Ptilothrix initiating nest-burrow
construction, August 13, 2008, Stages Pond, Pickaway County, Ohio.
Here's a blurry little
YouTube video showing this early stage of nest burrow construction.
Later in construction of the nest burrow, when it is so deep that the
soil
cannot simply be pushed away, the bee molds the soil into little
dirt-bomb pellets
that are tossed away by her hind legs.
Ptilothrix in late stages of nest burrow
excavatation. She is doing a head-stand in the tunnel. The motion of her
hind legs is evident at 1/500 second exposure. The soil pellet, flying
away and to the left, is in mid-air.
Here's a looping animation (it goes on forever) of 14 still images taken moments apart, showing a female excavating a nest burrow.
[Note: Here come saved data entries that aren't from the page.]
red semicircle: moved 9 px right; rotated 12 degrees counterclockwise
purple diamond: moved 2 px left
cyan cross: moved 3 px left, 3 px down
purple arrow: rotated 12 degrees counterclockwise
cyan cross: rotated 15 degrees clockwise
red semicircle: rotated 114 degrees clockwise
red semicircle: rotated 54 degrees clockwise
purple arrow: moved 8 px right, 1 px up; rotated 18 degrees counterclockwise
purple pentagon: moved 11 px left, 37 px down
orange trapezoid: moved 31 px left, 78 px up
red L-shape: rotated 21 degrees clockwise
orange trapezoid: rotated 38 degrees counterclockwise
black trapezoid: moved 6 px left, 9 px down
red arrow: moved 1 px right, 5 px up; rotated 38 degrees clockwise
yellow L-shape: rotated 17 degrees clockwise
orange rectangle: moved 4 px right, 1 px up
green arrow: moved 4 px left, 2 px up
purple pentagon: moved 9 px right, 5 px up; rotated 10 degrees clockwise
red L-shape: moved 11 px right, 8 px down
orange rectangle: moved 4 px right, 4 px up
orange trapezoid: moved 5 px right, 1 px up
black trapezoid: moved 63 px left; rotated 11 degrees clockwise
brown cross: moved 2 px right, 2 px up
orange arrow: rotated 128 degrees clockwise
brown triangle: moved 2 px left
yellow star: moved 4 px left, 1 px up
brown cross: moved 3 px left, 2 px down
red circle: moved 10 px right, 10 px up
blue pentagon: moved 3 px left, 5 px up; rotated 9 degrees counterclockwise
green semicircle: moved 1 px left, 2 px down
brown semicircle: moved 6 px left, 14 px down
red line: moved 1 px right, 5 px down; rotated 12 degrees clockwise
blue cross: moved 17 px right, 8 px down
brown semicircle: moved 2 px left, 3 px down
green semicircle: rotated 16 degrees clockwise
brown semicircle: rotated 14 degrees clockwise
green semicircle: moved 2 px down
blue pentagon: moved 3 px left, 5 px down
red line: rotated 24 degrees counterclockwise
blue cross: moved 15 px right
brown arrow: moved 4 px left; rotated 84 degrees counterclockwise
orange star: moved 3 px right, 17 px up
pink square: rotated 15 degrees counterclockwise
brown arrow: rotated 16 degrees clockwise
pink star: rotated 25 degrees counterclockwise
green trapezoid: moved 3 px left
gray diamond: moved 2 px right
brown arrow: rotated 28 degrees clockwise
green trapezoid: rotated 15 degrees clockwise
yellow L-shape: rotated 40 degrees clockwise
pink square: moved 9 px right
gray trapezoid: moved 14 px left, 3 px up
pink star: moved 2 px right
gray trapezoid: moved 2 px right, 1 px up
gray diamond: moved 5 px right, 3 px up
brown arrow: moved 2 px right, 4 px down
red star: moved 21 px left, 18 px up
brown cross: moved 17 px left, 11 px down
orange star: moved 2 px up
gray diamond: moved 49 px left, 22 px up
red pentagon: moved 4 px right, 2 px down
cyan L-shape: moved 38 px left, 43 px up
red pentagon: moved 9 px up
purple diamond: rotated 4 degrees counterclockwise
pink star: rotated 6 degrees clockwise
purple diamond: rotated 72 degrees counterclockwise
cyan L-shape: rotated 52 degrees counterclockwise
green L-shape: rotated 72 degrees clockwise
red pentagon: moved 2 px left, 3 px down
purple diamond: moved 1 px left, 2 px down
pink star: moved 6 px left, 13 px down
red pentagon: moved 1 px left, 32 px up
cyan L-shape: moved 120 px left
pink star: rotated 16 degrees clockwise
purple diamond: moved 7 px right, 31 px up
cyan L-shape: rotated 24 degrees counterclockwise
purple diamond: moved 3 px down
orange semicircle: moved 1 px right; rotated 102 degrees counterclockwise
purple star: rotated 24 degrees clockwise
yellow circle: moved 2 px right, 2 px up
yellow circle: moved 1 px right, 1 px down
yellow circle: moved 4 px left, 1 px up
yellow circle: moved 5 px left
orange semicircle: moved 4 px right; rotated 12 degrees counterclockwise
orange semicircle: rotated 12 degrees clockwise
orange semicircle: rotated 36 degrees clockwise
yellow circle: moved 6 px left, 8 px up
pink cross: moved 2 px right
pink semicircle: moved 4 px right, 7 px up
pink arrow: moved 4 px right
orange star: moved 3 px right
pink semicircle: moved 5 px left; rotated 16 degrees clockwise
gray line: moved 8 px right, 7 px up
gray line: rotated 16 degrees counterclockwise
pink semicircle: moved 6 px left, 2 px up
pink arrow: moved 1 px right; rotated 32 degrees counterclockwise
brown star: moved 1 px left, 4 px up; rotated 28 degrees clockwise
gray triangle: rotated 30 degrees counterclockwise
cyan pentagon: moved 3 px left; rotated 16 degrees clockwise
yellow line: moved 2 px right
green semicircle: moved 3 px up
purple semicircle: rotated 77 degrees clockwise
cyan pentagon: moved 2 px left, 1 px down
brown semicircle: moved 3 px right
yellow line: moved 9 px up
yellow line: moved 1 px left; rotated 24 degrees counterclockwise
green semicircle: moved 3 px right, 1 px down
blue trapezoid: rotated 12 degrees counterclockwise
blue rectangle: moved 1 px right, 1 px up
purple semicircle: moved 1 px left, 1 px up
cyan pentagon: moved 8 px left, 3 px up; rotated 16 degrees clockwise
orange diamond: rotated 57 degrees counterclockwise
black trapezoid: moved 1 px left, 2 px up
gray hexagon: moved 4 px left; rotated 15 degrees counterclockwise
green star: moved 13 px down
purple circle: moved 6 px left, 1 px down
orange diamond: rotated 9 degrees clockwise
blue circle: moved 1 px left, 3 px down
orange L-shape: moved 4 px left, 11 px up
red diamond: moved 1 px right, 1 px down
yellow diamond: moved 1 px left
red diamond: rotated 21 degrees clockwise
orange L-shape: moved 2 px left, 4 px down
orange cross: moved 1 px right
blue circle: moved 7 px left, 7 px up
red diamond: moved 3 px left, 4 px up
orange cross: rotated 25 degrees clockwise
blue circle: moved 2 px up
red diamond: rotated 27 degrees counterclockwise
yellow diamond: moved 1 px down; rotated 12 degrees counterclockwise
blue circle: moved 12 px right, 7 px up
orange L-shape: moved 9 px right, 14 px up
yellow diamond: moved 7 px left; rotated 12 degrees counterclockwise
Here's a YouTube video of the soil-tossing.
When the nest burrow is
complete, it is time to provision the cell (or cells) within with a
pollen/nectar ball as shown in the Rust (1980) illustration above. This
takes place in the
morning, when the bees, looking like little yellow pom-poms, can be
seen
arriving with full loads of pollen and, a couple of minutes later,
departing to get more. (The afternoon is apparently spent making
additional nest burrows.)
Ptilothrix enters nest with pollen. August 13,
2008, Stage's Pond, Pickaway County, Ohio.
Here's a foggy
little YouTube video showing Ptilothrix bringing pollen to the nest
site.
Nesting bees are
apparently cautious about
exiting the nest burrow. They linger at its mouth for some time, and
quickly duck back down when something large
nearby, holding a camera, moves conspicuously.
Ptilothrix at the mouth of her burrow, about to embark
on another pollen-gathering
mission. Note the yellow pollen grains littering the
entrance. August 19, 2008, Stage's Pond, Pickaway County, Ohio.
After completion --when
each cell contains
an egg and its pollen/nectar provision -- the burrow is filled with
loosely packed soil. The species overwinters as larvae. Adults emerge in
the spring.
Nest burrows of Ptilothrix loosely filled with soil.
August 19, 2008, Stage's Pond, Pickaway County, Ohio.